**WORK INSTRUCTION:**
Every entry has to be output exactly, with none skipped.
* * * *
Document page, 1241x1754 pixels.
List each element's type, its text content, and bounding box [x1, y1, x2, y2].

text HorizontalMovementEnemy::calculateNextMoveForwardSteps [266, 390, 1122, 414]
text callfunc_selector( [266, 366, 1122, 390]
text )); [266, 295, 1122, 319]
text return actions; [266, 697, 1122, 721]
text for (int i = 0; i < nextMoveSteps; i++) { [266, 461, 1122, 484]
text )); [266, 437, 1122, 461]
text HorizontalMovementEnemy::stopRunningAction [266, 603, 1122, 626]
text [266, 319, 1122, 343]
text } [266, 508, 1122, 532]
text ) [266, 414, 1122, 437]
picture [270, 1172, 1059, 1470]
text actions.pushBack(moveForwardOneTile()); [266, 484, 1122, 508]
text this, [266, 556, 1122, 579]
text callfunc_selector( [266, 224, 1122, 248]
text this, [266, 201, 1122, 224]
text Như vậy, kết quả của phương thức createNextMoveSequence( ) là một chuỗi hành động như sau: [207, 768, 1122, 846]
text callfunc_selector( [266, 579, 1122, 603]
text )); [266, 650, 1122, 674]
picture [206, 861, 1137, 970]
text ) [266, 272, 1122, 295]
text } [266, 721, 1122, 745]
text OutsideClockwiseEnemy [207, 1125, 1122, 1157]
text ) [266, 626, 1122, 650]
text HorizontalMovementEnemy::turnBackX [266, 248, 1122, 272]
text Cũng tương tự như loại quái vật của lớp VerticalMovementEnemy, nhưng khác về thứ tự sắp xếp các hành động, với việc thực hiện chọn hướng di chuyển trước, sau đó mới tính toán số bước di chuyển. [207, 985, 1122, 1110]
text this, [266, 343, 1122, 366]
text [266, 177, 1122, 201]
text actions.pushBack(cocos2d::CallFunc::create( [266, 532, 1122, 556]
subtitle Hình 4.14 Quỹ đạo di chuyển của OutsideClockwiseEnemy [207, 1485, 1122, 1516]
* * * *
**EXERCISE SOLUTION:**
Document page, 1241x1754 pixels.
List each element's type, its text content, and bounding box [x1, y1, x2, y2].

text HorizontalMovementEnemy::calculateNextMoveForwardSteps [266, 390, 1122, 414]
text callfunc_selector( [266, 366, 1122, 390]
text )); [266, 295, 1122, 319]
text return actions; [266, 697, 1122, 721]
text for (int i = 0; i < nextMoveSteps; i++) { [266, 461, 1122, 484]
text )); [266, 437, 1122, 461]
text HorizontalMovementEnemy::stopRunningAction [266, 603, 1122, 626]
text [266, 319, 1122, 343]
text } [266, 508, 1122, 532]
text ) [266, 414, 1122, 437]
picture [270, 1172, 1059, 1470]
text actions.pushBack(moveForwardOneTile()); [266, 484, 1122, 508]
text this, [266, 556, 1122, 579]
text callfunc_selector( [266, 224, 1122, 248]
text this, [266, 201, 1122, 224]
text Như vậy, kết quả của phương thức createNextMoveSequence( ) là một chuỗi hành động như sau: [207, 768, 1122, 846]
text callfunc_selector( [266, 579, 1122, 603]
text )); [266, 650, 1122, 674]
picture [206, 861, 1137, 970]
text ) [266, 272, 1122, 295]
text } [266, 721, 1122, 745]
text OutsideClockwiseEnemy [207, 1125, 1122, 1157]
text ) [266, 626, 1122, 650]
text HorizontalMovementEnemy::turnBackX [266, 248, 1122, 272]
text Cũng tương tự như loại quái vật của lớp VerticalMovementEnemy, nhưng khác về thứ tự sắp xếp các hành động, với việc thực hiện chọn hướng di chuyển trước, sau đó mới tính toán số bước di chuyển. [207, 985, 1122, 1110]
text this, [266, 343, 1122, 366]
text [266, 177, 1122, 201]
text actions.pushBack(cocos2d::CallFunc::create( [266, 532, 1122, 556]
subtitle Hình 4.14 Quỹ đạo di chuyển của OutsideClockwiseEnemy [207, 1485, 1122, 1516]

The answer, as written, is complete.